Incoming book: Growing Artefacts, Displaying Relationships: Yams, Art and Technology amongst the Abelam of Papua New Guinea (Berghahn Books).
Based on my study of the decorated
long yams of the Abelam in a contemporary Papua New Guinea village, my book asks the following question: “How does one make artefacts
beautiful and powerful enough to act simultaneously as symbols, valuables and
images?” Through the
combination of anthropology of material culture, anthropology of art and
anthropology of techniques, I unravel the process of making, decorating and
displaying these long yams, and I show how this process merge agricultural
techniques, social interactions, and cosmological knowledge. In the course of
the book, after discussing the debated positions of techniques and arts within
anthropological studies, I also address theoretical issues on agency of art,
technology and determinism, as well as on exchanges, rituals and aesthetics.

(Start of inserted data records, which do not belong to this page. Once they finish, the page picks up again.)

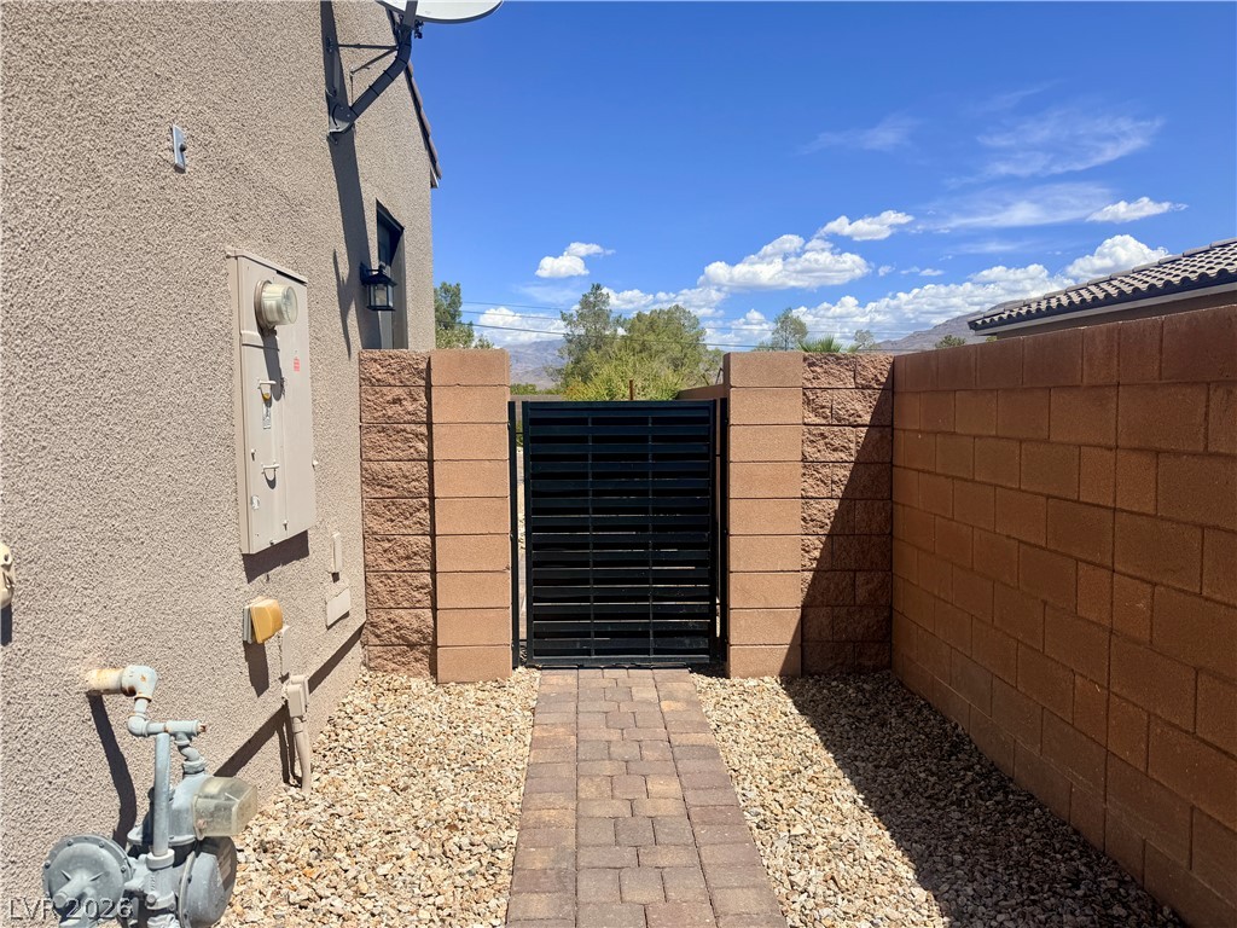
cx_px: 618
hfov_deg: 71.6
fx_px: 858
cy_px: 464
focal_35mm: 24
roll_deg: -0.1
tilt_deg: -3.2
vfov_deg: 56.8
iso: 80
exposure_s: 1/6711
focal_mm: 6.76
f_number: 1.78
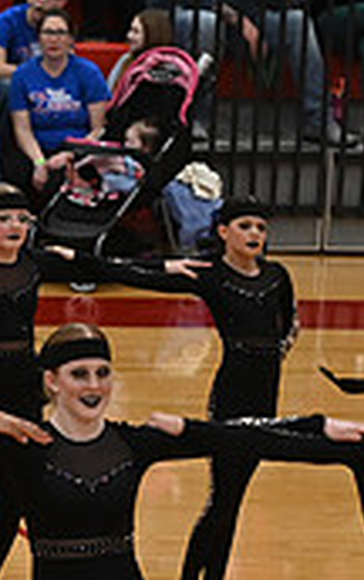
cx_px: -597
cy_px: 481
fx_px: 5695
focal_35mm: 360
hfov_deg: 3.6
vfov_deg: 5.8
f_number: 4
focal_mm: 70
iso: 3200
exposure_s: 1/400
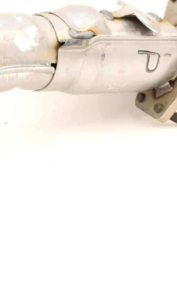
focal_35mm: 95
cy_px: 83
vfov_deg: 21.7
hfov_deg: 13.7
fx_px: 735
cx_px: 40
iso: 400
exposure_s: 1/125
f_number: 5.6
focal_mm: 27
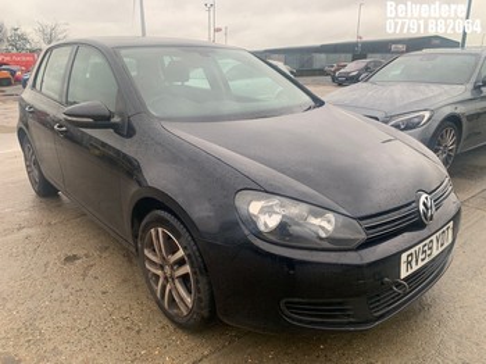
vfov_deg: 53.0
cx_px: 243
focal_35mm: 26
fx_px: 365
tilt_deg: -17.6
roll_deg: -1.1
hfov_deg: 67.3
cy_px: 182
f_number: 1.8
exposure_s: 1/121
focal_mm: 4.25
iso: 50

Ludovic Coupaye teaches at undergraduate and postgraduate levels the course on Technology of a Selected Region, entitled: Transforming and Creating the World: Anthropological Perspectives on Techniques and Technology.
He also currently teaches
anthropology of Pacific arts at the École du Louvre in Paris, France.
He is a Research Associate to the Centre de Recherche et de Documentation sur l’Océanie (CREDO, UMR 6574, Université de Provence) in Marseille, France, and to the Sainsbury Research Unit, at UEA, Norwich.